Co to oznacza dla klientów indywidualnych?
- resort skarbu dla drobnych inwestorów przeznaczy prawdopodobnie jedynie 6 z 25,8 mln akcji, a jedna osoba otrzyma możliwość zakupu niewielkiego pakietu, wynoszącego 30 sztuk akcji,
- pakiet ten nie będzie redukowany, co oznacza, że pula wystarczy dla 200 tyś. chętnych, zakładając, że jedna akcja PZU zostanie wyceniona na 300 złotych, inwestor indywidualny będzie mógł wydać na akcje maksymalnie 9 tys. zł.

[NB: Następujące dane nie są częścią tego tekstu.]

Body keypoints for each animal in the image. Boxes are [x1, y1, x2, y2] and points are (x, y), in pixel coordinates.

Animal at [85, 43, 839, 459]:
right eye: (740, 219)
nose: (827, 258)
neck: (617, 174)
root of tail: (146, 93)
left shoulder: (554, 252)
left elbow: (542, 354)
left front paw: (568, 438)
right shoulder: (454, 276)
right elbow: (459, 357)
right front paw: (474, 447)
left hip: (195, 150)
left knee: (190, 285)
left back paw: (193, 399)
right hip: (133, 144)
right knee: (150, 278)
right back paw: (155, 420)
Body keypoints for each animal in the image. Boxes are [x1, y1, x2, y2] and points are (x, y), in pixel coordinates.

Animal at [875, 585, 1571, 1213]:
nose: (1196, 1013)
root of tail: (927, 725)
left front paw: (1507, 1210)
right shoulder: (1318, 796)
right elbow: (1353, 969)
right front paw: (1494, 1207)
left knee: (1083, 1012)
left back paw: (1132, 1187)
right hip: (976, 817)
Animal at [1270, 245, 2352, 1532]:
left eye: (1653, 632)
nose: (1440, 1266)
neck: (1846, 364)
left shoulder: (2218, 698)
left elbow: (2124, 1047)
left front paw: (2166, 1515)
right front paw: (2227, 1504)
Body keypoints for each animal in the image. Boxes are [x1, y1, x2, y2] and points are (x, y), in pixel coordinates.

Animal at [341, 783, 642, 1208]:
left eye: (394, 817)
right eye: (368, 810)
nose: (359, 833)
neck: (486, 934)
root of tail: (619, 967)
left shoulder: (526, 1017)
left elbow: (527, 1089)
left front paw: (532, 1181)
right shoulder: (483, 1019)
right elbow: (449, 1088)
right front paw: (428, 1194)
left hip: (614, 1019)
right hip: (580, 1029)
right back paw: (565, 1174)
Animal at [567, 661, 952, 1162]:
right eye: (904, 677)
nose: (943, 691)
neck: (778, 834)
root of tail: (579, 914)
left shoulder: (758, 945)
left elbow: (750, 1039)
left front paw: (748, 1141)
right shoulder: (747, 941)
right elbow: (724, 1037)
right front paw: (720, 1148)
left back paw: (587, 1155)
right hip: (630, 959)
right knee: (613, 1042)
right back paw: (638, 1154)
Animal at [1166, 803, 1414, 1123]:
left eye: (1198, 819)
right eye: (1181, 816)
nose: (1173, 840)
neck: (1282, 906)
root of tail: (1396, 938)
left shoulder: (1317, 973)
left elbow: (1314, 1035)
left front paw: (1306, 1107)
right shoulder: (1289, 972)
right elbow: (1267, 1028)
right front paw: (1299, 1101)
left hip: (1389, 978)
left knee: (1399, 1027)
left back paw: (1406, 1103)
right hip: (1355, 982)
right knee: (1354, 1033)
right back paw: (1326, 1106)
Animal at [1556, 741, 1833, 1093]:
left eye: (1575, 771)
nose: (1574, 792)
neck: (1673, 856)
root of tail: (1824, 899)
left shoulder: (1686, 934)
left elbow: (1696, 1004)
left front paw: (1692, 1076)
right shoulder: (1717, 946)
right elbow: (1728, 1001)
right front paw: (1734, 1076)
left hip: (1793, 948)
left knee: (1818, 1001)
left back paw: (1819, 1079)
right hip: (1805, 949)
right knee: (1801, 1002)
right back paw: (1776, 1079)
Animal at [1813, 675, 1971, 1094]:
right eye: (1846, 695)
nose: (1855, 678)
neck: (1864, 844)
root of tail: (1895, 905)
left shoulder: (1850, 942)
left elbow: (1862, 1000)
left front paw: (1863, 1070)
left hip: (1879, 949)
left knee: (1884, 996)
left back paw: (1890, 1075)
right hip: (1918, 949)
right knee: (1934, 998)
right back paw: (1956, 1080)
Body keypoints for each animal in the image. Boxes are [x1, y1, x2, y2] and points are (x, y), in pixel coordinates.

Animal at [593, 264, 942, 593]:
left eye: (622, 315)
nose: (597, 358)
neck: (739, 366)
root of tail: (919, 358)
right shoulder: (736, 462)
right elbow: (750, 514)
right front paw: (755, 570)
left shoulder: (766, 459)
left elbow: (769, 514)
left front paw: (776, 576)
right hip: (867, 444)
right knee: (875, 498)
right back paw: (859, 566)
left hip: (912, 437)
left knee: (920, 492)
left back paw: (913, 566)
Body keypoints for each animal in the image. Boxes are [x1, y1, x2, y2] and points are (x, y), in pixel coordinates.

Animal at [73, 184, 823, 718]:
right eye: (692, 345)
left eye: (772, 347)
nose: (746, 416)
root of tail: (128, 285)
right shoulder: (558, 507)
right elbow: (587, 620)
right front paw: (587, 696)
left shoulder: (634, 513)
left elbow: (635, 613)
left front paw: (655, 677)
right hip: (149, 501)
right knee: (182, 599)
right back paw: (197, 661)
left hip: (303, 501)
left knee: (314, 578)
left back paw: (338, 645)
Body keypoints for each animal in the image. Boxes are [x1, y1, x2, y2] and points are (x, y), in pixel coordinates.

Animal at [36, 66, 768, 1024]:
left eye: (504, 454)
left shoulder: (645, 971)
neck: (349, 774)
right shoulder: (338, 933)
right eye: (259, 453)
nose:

W zdecydowanie lepszej sytuacji są inwestorzy instytucjonalni, np. Towarzystwa Funduszy Inwestycyjnych, dla których przewidziano większość emisji. Warto zatem pamiętać, że inwestować w akcje PZU można także za pomocą funduszy inwestycyjnych, które będą miały w swoich portfelach walory tego największego w Polsce i tej części Europy ubezpieczyciela. – Pomimo wprowadzenia limitów zainteresowanie akcjami może być na tyle duże, że pakietów nie wystarczy dla wszystkich chętnych drobnych inwestorów. Tym bardziej, że przewidziano dla nich mniej niż ¼ emisji. Pozostała pula zostanie przeznaczona dla inwestorów instytucjonalnych, do których zaliczają się TFI. Pewniejszym rozwiązaniem jest więc inwestycja w PZU poprzez fundusze, które będą miały te akcje z swoich portfelach – mówi Ryszard Rusak.